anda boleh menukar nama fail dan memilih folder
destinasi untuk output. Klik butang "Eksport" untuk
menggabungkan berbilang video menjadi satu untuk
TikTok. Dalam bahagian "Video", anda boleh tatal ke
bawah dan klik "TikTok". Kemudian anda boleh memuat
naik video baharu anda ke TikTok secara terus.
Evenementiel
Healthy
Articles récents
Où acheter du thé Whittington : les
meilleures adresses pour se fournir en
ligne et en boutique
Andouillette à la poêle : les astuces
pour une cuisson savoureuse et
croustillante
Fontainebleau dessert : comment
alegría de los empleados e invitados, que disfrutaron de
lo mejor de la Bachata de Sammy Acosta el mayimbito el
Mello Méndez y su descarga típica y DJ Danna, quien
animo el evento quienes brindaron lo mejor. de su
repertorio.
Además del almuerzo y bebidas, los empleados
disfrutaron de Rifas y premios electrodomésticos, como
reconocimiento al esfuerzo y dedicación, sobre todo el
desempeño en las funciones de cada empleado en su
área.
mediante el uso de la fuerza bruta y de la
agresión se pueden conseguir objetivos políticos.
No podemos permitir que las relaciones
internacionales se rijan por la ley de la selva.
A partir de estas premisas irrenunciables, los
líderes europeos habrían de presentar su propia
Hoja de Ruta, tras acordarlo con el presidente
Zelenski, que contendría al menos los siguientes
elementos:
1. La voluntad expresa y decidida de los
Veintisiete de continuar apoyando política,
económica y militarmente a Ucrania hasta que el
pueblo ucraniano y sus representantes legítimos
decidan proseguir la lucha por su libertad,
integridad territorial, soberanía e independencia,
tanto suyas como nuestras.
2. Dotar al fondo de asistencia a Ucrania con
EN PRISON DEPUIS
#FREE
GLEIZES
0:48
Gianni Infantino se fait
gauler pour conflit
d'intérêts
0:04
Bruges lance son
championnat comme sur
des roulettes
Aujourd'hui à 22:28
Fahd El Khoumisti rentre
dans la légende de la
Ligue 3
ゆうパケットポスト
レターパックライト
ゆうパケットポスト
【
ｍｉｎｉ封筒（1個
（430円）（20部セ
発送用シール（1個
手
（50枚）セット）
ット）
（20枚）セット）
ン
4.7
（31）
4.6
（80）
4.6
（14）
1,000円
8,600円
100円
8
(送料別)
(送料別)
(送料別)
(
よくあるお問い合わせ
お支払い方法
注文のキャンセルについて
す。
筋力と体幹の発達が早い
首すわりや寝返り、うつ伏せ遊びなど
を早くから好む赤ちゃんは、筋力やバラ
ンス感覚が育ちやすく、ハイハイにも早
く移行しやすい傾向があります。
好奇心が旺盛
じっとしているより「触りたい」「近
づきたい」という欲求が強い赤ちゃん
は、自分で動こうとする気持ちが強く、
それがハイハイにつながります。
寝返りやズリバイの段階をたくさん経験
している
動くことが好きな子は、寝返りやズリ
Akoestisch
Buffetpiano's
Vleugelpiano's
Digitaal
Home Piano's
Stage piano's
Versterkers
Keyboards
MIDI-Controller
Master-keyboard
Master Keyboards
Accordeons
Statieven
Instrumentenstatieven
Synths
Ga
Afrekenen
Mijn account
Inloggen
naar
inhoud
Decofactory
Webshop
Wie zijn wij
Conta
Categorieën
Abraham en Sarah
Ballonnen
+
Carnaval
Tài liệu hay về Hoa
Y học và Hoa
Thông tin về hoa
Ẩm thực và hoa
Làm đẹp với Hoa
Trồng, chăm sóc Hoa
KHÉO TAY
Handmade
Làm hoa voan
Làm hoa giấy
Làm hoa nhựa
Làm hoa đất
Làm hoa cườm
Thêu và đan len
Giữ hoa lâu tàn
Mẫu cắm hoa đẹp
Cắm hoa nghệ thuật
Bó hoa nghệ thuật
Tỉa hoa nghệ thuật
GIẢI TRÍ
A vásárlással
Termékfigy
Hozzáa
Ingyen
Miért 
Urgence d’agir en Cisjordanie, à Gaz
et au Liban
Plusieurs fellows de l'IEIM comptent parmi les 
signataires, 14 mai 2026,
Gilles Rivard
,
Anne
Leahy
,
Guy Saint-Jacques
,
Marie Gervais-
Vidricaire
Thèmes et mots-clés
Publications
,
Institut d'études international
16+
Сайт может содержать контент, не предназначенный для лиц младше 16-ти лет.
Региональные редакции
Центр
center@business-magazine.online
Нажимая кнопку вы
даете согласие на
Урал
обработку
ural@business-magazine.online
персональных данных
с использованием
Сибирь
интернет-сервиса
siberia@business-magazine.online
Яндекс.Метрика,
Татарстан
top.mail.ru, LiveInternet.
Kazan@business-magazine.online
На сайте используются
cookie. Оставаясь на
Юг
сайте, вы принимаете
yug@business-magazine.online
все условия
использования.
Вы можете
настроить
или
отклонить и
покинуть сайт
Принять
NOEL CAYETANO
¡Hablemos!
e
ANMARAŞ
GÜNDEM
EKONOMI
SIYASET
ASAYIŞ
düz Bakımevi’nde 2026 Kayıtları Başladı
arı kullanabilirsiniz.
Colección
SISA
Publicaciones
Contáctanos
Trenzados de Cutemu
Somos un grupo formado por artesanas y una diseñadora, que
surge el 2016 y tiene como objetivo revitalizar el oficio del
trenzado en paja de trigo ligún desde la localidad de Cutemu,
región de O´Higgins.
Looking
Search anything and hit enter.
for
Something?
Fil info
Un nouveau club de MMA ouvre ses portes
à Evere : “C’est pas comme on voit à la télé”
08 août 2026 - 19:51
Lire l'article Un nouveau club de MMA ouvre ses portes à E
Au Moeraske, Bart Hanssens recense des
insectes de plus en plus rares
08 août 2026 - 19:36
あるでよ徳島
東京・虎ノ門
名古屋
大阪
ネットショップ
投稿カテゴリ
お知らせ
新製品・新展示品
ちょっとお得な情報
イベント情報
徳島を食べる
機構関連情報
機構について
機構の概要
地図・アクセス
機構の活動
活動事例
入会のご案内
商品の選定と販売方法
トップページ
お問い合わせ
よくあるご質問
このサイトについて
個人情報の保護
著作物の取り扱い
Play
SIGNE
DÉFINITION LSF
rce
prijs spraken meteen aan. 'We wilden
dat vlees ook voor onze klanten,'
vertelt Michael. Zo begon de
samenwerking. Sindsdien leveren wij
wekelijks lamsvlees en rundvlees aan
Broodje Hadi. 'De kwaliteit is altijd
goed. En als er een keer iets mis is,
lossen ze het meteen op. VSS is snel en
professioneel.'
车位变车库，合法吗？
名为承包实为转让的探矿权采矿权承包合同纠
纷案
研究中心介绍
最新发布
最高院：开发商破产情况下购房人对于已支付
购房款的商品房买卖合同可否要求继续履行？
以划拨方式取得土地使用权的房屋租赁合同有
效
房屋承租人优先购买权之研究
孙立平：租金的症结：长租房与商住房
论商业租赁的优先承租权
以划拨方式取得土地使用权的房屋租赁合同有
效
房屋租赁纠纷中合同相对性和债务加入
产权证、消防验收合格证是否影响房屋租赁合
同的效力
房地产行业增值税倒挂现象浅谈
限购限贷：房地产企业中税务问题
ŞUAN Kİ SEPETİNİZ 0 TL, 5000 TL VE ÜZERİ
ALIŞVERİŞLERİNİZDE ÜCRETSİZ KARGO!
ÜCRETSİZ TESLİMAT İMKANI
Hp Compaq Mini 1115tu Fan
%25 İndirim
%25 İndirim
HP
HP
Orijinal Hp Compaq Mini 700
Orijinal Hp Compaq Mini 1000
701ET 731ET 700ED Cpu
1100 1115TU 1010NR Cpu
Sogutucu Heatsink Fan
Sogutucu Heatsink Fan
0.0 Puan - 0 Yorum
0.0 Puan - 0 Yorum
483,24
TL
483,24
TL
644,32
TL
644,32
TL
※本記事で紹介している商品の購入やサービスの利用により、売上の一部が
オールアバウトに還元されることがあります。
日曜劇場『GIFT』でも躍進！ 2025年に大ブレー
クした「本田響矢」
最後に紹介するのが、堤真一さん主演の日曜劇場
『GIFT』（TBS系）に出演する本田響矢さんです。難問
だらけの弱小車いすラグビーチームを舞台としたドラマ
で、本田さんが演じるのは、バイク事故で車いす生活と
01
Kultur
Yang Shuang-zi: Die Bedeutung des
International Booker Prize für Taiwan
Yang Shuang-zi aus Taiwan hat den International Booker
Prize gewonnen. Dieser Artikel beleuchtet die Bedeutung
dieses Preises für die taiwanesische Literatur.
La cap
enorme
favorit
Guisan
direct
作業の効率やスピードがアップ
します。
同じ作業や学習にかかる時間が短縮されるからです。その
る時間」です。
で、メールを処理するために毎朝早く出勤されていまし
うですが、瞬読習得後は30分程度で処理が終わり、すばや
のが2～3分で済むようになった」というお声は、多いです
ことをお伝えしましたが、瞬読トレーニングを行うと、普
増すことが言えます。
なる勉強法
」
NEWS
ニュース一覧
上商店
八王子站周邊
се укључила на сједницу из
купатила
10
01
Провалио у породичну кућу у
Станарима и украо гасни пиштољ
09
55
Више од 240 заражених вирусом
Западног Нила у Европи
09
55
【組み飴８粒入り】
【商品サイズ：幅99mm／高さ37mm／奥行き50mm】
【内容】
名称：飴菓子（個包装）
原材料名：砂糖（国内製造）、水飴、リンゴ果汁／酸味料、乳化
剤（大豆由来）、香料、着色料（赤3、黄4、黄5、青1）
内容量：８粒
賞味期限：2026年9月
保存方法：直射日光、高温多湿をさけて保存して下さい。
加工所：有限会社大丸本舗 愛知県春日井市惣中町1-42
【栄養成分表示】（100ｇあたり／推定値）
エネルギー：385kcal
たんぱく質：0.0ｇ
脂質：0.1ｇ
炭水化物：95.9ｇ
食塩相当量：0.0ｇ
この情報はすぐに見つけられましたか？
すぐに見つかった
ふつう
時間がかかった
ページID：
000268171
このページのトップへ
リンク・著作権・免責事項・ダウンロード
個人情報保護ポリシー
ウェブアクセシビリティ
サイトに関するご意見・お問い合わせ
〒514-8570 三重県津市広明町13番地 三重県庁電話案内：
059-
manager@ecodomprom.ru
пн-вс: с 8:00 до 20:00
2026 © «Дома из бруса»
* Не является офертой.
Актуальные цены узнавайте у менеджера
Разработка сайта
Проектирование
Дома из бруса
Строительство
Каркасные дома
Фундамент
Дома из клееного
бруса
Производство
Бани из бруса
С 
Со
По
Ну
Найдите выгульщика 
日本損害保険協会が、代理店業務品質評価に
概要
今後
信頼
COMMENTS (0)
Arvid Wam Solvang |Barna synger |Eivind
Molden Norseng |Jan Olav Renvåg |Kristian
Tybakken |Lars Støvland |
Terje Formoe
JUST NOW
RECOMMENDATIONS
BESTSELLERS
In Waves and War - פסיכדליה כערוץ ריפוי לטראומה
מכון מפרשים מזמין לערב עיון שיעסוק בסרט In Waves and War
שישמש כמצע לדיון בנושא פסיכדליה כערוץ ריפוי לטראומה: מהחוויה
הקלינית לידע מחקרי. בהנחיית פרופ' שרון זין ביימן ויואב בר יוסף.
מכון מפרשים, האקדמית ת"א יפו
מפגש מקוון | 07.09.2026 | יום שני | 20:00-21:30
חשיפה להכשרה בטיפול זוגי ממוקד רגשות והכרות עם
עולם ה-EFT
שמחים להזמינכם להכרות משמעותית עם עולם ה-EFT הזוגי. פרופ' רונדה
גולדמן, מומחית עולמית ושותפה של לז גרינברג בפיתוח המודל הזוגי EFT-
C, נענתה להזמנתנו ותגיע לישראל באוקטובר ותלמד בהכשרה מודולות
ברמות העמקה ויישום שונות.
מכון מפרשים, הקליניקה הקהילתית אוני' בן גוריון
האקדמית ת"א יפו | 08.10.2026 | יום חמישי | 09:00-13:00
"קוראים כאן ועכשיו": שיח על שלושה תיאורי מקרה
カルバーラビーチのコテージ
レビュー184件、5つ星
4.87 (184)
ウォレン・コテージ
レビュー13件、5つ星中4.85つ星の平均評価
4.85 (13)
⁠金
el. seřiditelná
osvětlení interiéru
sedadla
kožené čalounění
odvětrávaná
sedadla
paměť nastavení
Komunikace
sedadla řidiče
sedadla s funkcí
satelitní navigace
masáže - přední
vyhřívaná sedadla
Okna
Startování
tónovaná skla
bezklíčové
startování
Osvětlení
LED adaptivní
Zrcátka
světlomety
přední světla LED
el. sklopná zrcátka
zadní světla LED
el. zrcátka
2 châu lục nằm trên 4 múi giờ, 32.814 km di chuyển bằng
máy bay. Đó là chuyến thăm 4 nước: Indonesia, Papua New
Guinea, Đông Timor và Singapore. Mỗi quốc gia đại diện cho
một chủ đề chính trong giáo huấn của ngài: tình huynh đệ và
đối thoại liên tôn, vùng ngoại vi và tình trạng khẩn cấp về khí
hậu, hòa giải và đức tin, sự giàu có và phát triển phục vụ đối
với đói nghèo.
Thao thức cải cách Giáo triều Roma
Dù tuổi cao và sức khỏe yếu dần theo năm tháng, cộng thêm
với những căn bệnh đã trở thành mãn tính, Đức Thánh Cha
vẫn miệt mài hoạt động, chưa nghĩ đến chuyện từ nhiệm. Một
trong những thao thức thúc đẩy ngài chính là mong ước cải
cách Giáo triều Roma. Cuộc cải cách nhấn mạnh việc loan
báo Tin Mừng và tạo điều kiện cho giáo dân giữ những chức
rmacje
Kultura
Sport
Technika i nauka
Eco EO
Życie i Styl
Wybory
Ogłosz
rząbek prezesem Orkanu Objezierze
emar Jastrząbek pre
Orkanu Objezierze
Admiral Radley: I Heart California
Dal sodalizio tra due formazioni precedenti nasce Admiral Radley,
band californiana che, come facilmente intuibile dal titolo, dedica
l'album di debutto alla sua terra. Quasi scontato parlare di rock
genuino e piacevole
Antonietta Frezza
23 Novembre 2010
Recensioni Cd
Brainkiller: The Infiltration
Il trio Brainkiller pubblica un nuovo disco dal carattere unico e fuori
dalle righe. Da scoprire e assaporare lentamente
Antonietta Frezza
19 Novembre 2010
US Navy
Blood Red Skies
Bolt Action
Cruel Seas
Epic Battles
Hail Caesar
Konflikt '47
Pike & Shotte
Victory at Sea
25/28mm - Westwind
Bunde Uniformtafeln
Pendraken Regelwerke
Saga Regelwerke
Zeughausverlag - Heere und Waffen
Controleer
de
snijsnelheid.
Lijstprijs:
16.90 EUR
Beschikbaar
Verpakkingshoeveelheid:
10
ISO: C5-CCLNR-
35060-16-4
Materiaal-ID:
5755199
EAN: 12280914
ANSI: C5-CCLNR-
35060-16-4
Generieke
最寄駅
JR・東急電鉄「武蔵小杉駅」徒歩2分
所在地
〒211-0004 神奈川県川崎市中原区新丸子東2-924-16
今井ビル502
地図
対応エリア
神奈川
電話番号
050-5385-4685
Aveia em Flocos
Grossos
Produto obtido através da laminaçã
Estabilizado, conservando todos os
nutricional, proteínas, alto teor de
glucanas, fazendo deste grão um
____
> [Work request]: Include the first line, the line containing "bawah dan klik", and every line between them, copied exactly from the material above; output no other line.

> [Completed exercise]:
anda boleh menukar nama fail dan memilih folder
destinasi untuk output. Klik butang "Eksport" untuk
menggabungkan berbilang video menjadi satu untuk
TikTok. Dalam bahagian "Video", anda boleh tatal ke
bawah dan klik "TikTok". Kemudian anda boleh memuat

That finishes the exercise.